Back in the clichese day, there were two types of men. Both enjoyed music.
One type enjoyed listening to a vast variety of music and, so, tended to have a back condition that'd resulted from lugging from domicile to domicile their 1,500 LP collection.
The other type had a minimal LP collection, perhaps 50 or so, which was listened to religiously until the vinyl wore down from a shiny black to a dull grey matter. What they would be listening to these 50 records on would be a stero system that would define the word "esoteric". Each piece of equipment was, of course, hand-made and purchased only after the maker thoroughly researched the family tree of the buyer. Not only would the amp have a pre-amp, but the pre-amps were fed through filtered power units. Lights would flicker when the tuner was kicked on.

I was in the former group, but always wistfully eye the latter's equipment, wondering, not if, but what was I missing in the tracks of the records becasue of my pedestrian gear. The Eleventh commandment, "Thou shalt not covet thy neighbour's stereo empire." was the main reason for my monthly visitations to the confessional box. It didn't help matters that the priest, obviously sublimating all of his sexual frustrations, was deep into Carver and Nakamichi at the time. My penance consisted of being his stereo gofer.

Luckily, with age, comes deterioration of ones aural abilities, so my stereo envy has all but disappeared...though I do believe there are a set of Klipsch in my future.

Whisky Prajer said...

Priests will do just about anything to get a kid into Confessional...

F.C. Bearded said...

Aah, the days when Hi-Fi and records were life... when wages were saved for the day you could afford your own; when others - still saving for theirs - could be relied upon for bitchy put-downs of the "JVC? Too noisy; can't believe you fell for that!" variety. "Now, when I get mine..."

Used to work with two committed, competitive audiophiles. Of course they both had Linn Sondeks - d'uh - but they'd fight daily over who had the mosta nd most recent mods. "I've got the new green LEDs for mine" quoth one; "Only green?", the other.

Kids nowadays, T'ch.
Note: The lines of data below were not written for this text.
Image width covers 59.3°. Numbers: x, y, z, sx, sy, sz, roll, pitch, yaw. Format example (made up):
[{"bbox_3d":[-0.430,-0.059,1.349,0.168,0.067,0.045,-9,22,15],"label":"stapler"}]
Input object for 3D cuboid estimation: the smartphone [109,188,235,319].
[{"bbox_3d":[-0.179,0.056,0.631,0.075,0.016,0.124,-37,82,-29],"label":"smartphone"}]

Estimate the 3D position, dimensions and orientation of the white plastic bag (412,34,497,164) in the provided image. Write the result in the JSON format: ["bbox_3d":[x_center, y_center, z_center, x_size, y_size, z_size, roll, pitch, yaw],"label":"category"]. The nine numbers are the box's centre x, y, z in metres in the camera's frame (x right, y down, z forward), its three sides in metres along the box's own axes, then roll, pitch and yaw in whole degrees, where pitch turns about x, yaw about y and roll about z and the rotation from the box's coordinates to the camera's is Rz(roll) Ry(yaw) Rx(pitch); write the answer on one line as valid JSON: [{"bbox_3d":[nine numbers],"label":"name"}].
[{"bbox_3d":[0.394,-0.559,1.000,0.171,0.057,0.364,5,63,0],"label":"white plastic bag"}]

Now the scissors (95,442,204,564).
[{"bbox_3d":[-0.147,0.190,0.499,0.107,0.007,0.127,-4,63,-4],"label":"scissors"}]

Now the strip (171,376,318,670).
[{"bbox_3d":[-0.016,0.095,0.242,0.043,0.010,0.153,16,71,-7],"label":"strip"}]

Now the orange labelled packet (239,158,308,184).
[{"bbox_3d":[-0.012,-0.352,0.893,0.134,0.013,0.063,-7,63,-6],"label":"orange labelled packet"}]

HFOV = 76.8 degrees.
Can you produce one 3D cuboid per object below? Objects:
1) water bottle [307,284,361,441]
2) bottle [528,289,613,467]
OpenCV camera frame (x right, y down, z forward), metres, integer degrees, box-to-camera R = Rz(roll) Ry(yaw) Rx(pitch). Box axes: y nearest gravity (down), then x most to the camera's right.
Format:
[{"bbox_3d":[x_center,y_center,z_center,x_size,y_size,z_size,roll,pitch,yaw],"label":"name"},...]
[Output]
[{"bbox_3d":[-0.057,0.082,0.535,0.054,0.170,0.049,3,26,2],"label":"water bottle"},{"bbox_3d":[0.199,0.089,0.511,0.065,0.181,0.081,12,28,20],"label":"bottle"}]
They pour over PC specs the way we used to devour Wow and Flutter.

Scott said...

At the risk of sounding like a complete and total Grouchy Old Man, mp3's are like virtually every other consumer product these days -- tiny, low-quality, guarded fiercely by miserly corporations and incredibly, wonderfully convenient.

Now get off my lawn!

Whisky Prajer said...

FCB - "Only green?" will be my signature, today.
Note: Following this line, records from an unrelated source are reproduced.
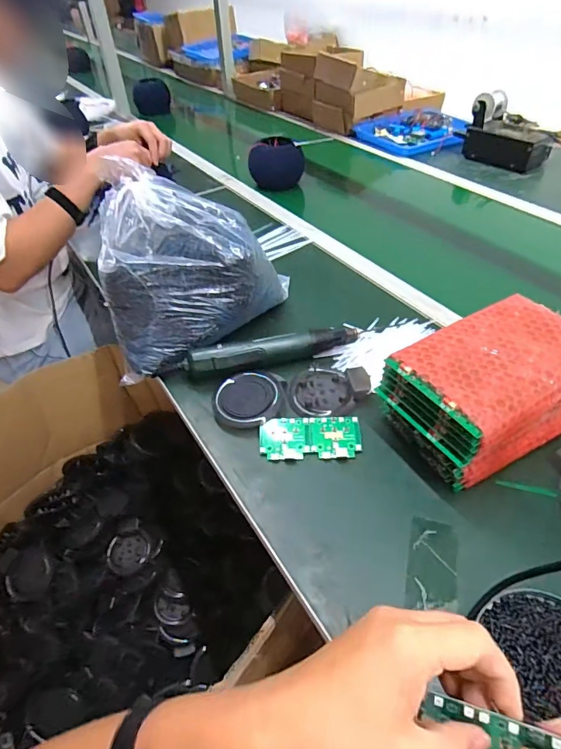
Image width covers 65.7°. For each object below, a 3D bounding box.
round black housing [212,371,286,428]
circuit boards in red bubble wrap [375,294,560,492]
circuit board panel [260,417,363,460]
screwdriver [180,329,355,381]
[{"bbox_3d":[-0.038,0.028,0.552,0.090,0.020,0.080,-4,45,-1],"label":"round black housing"},{"bbox_3d":[0.235,0.018,0.483,0.210,0.110,0.136,-24,49,-20],"label":"circuit boards in red bubble wrap"},{"bbox_3d":[0.035,0.074,0.513,0.116,0.004,0.054,-3,53,3],"label":"circuit board panel"},{"bbox_3d":[-0.007,-0.031,0.593,0.239,0.034,0.039,-12,46,-10],"label":"screwdriver"}]

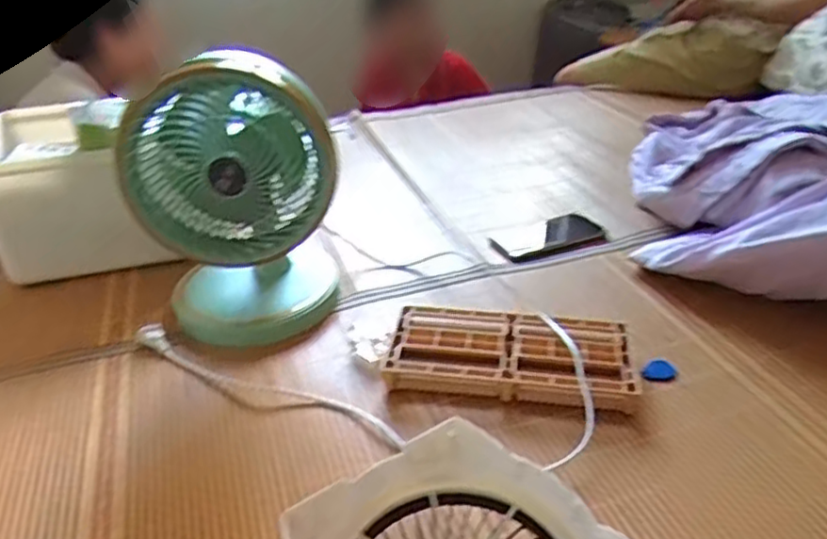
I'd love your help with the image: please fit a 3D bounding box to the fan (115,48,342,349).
[{"bbox_3d":[-0.209,-0.092,0.818,0.215,0.318,0.186,-9,32,-9],"label":"fan"}]

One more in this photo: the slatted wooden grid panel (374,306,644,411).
[{"bbox_3d":[0.106,0.097,0.752,0.267,0.039,0.131,3,32,11],"label":"slatted wooden grid panel"}]

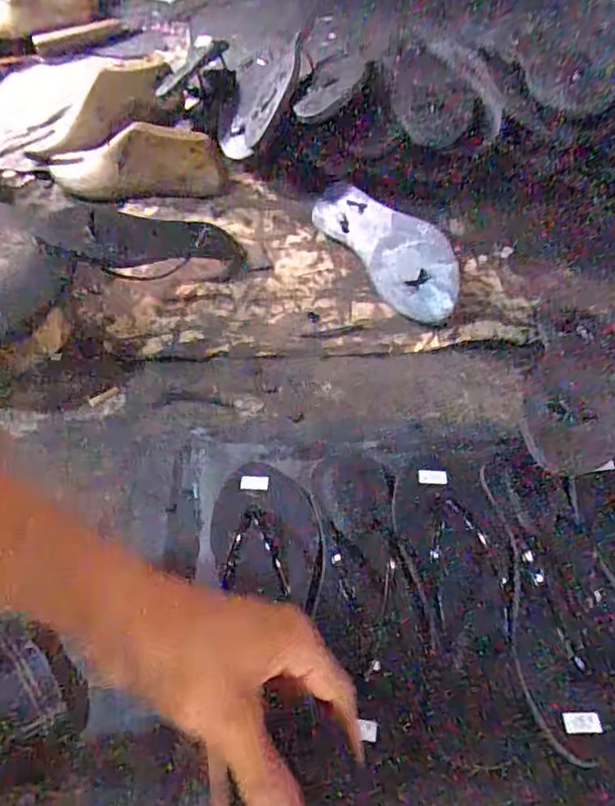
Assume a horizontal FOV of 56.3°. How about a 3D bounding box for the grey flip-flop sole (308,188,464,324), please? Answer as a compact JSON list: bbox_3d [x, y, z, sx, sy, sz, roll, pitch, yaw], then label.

Scott - after ingesting all the "I Want My MP3" hooplah, when I finally downloaded my first song, I was gob-smacked by the crappy sound. This is the revolution?

Days after I set up my brand new stereo, a friend came over with a CD he wanted to hear - Barber's Adagio For Strings (shortly before it became the next Four Seasons ("Only green?")). He ramped up the volume to four or so, which in my little plaster-and-hardwood apartment was plenty loud. But hearing that piece on that CD on my new stereo, after three days of playing the oh-so au currant Tracy Chapman ("Fast Car") and Sting ("Englishman In New York") was truly a revelation. I realized then that the CD was technology that had been developed primarily for listeners of classical music, and *not* for the growing legion of U2 and REM fans.

Hearing an MP3 of just about anything puts me in mind of the little AM transistor radio I won in a newspaper subscription contest - very small, and capable of delivering both Boney M. and The London Philharmonic with the same cheery lack of quality.

Cowtown Pattie said...

I'm glad you like Celestial Monochord, too!

Hubby just purchased a brand new Audio-Technica turntable at the old "Record Shop" on University Drive near TCU. Hooked it up to our relic Marantz speakers and we were rockin'!

I love my LPs.

Whisky Prajer said...

There has never been a better time to buy a turntable. Used LPs are cheaper than dirt, and usually in playable condition. So long as you don't jump around too much, the Rock & Roll Living Room (or Rec Room) lives on!